*YOUR GOAL*.
Output only the lines below from the one containing "Dominique Fitzgerald" to the one containing "Brian Eichenberger", exactly as written, both ends kept.

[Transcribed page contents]

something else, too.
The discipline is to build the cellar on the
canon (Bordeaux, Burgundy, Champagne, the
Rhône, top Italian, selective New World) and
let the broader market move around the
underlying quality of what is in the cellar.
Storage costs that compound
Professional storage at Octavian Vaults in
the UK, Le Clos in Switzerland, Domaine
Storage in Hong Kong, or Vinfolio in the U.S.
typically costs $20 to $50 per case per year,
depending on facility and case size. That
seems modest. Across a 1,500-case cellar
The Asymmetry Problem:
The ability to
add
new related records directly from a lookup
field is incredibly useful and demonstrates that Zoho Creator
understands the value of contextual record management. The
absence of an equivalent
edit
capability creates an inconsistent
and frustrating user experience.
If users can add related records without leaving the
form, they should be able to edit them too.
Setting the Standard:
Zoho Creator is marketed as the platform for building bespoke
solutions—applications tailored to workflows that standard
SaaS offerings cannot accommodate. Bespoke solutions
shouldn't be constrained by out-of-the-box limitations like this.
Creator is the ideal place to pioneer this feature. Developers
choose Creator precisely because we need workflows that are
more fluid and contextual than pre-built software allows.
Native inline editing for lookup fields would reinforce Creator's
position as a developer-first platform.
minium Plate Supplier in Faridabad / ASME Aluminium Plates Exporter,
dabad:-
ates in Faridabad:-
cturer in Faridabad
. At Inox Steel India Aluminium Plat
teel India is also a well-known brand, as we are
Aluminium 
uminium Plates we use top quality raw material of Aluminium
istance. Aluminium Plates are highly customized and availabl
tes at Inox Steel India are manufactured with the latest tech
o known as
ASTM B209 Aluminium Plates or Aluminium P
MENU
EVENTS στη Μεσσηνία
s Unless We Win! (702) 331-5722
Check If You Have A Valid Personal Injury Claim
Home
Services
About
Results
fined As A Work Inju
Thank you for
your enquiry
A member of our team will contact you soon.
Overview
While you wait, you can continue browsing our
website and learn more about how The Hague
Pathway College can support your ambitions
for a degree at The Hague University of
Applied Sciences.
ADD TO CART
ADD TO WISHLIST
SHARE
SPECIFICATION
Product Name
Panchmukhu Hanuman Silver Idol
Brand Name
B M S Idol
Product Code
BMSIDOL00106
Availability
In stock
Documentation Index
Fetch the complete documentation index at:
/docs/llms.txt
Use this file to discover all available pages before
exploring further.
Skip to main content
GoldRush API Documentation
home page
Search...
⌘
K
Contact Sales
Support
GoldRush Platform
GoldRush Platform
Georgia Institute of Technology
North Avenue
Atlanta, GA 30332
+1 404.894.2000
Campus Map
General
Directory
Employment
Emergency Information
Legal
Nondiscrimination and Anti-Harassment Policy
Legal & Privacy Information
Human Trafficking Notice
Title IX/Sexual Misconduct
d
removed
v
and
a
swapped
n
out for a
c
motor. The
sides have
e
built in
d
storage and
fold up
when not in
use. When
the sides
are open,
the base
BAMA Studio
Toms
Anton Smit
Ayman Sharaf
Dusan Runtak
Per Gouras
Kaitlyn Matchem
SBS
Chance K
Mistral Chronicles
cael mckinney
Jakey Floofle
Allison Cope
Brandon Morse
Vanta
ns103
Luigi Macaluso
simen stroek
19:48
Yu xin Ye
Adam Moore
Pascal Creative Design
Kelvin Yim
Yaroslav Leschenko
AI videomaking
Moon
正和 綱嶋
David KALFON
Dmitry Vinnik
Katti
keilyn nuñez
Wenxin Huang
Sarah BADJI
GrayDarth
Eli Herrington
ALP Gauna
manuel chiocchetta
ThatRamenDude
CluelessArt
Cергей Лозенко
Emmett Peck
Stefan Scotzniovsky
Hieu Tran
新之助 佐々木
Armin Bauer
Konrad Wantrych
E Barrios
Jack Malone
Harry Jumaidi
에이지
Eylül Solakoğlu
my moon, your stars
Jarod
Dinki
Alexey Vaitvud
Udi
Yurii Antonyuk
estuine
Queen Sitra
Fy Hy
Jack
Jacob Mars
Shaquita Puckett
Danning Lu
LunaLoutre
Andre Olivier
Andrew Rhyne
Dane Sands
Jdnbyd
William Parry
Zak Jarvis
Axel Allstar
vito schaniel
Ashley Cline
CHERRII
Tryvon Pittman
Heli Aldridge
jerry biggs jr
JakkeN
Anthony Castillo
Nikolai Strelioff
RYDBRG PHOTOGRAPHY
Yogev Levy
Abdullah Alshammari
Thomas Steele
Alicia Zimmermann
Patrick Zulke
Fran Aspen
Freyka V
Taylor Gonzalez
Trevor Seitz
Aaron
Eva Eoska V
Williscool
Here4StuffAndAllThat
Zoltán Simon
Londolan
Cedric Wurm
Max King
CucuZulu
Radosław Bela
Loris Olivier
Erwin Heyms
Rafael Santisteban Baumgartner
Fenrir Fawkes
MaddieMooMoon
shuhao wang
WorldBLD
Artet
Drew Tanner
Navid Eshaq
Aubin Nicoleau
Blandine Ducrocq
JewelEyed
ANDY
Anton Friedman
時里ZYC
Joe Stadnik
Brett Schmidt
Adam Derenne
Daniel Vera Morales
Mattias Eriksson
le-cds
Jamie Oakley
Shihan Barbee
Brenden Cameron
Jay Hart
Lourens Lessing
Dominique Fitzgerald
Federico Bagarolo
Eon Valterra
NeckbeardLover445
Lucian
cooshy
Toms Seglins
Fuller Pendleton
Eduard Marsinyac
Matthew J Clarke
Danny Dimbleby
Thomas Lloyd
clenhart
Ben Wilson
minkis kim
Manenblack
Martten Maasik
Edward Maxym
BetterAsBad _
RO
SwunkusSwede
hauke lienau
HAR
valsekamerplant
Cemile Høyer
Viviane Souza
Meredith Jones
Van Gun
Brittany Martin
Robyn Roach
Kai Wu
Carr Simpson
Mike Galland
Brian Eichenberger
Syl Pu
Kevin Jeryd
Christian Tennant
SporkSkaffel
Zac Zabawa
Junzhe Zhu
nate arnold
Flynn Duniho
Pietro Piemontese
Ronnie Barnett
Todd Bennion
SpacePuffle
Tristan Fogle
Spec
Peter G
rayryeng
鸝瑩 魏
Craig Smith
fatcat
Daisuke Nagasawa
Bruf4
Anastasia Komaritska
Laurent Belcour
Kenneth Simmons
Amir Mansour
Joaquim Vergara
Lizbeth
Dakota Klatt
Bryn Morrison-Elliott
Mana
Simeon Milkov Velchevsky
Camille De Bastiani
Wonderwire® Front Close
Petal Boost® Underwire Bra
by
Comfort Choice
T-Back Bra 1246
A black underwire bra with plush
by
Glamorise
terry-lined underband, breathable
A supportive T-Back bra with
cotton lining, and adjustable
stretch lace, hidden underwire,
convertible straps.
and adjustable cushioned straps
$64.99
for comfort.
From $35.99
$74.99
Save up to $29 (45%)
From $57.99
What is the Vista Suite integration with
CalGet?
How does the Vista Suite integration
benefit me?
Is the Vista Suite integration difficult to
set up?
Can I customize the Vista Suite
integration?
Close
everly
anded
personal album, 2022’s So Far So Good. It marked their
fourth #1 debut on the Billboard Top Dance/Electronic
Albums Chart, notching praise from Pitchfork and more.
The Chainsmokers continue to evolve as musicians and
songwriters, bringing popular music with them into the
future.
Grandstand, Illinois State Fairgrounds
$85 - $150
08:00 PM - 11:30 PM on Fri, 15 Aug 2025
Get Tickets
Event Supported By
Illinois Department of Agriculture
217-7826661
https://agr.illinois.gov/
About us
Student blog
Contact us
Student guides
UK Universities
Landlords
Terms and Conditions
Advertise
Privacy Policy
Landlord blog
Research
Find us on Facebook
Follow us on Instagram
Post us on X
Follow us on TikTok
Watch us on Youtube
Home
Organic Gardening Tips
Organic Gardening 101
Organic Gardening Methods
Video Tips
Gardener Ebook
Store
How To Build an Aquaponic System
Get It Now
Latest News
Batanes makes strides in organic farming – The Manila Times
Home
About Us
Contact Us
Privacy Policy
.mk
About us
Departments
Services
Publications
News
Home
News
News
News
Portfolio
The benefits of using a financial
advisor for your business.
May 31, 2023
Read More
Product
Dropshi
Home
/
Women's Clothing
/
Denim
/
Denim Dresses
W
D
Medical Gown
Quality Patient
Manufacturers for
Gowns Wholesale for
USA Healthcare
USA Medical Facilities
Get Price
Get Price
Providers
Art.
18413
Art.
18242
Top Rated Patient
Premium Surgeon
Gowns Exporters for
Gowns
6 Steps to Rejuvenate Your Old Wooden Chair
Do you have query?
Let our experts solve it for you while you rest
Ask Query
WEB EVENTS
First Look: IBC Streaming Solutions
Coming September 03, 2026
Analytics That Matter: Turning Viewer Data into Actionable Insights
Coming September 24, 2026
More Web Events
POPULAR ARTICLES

*RESPONSE*.
Dominique Fitzgerald
Federico Bagarolo
Eon Valterra
NeckbeardLover445
Lucian
cooshy
Toms Seglins
Fuller Pendleton
Eduard Marsinyac
Matthew J Clarke
Danny Dimbleby
Thomas Lloyd
clenhart
Ben Wilson
minkis kim
Manenblack
Martten Maasik
Edward Maxym
BetterAsBad _
RO
SwunkusSwede
hauke lienau
HAR
valsekamerplant
Cemile Høyer
Viviane Souza
Meredith Jones
Van Gun
Brittany Martin
Robyn Roach
Kai Wu
Carr Simpson
Mike Galland
Brian Eichenberger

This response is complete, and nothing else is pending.